*** Opening Input for this task ***
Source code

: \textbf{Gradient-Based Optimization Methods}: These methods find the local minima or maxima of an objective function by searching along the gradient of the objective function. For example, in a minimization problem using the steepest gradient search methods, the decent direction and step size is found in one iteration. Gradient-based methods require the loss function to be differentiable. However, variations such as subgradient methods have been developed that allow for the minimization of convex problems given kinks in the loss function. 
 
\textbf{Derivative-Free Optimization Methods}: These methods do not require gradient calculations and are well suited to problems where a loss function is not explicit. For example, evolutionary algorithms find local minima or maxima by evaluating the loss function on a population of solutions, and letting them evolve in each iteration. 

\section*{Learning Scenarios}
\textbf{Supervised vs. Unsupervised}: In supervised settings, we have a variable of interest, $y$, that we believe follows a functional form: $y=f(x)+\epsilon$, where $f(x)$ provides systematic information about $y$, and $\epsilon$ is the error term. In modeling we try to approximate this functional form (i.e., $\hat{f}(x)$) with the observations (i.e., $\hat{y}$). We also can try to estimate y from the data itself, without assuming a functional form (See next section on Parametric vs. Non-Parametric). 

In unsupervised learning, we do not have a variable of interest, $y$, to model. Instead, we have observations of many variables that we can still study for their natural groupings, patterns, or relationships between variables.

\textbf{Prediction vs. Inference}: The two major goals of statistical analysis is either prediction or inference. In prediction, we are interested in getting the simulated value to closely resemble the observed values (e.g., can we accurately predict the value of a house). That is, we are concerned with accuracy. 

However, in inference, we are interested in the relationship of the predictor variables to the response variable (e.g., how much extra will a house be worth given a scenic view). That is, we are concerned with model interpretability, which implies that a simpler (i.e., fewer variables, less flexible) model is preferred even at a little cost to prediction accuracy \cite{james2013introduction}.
*** Closing Input for this task ***
*** Opening Input for this task ***
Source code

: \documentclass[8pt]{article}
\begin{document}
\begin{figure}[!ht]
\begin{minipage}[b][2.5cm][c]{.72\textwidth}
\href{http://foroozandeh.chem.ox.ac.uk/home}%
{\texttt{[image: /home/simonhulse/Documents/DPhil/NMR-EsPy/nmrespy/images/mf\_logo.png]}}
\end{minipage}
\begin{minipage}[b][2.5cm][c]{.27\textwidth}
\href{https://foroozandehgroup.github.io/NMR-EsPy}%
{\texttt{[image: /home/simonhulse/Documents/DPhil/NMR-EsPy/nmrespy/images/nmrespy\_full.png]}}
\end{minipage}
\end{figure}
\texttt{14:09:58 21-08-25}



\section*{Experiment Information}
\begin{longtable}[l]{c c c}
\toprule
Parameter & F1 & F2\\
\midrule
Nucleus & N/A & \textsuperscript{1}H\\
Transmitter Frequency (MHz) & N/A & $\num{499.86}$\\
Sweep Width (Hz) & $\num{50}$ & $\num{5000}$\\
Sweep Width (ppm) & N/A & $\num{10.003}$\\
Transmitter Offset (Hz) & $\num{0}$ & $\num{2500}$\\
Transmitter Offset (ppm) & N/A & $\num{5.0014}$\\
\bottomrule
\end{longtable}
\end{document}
*** Closing Input for this task ***
Your objective >> Supply only the number of lines above in which "observations" occurs.

Result >> 2